┌──

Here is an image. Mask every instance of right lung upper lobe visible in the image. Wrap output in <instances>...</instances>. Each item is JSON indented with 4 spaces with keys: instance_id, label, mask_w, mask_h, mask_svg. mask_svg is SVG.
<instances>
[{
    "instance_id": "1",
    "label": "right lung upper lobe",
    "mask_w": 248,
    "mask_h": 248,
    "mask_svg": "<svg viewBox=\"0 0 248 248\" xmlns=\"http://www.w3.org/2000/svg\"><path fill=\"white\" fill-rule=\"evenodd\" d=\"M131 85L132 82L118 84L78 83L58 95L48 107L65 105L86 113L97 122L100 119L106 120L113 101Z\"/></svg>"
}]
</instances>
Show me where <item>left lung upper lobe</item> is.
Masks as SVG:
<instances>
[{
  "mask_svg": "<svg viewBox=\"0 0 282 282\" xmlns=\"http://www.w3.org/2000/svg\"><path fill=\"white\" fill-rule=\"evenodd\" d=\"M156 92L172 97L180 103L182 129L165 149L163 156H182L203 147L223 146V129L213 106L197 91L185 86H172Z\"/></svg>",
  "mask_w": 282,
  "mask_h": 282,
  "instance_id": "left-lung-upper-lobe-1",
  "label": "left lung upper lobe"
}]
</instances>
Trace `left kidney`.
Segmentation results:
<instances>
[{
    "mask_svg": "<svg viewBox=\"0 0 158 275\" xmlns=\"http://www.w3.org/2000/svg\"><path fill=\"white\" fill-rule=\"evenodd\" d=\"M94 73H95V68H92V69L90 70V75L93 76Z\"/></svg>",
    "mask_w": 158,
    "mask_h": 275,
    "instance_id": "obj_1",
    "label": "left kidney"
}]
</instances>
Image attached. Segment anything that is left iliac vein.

└──
┌──

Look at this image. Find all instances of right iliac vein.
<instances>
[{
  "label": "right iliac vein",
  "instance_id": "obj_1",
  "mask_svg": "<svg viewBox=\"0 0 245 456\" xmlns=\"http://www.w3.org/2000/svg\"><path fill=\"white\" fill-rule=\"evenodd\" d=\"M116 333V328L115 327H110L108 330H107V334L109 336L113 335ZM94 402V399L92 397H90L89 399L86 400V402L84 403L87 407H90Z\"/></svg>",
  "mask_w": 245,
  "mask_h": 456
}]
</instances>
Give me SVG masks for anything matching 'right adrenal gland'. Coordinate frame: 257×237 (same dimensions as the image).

└──

What the exercise asks:
Print everything from the line containing "Look at this" down to the line containing "Give me SVG", both included, and reproduce each line without any change.

Answer for the task:
Look at this image. Find all instances of right iliac vein.
<instances>
[{
  "label": "right iliac vein",
  "instance_id": "obj_1",
  "mask_svg": "<svg viewBox=\"0 0 245 456\" xmlns=\"http://www.w3.org/2000/svg\"><path fill=\"white\" fill-rule=\"evenodd\" d=\"M116 333V328L115 327H110L108 330H107V334L109 336L113 335ZM94 402V399L92 397H90L89 399L86 400V402L84 403L87 407H90Z\"/></svg>",
  "mask_w": 245,
  "mask_h": 456
}]
</instances>
Give me SVG masks for anything matching 'right adrenal gland'. Coordinate frame: 257×237 (same dimensions as the image).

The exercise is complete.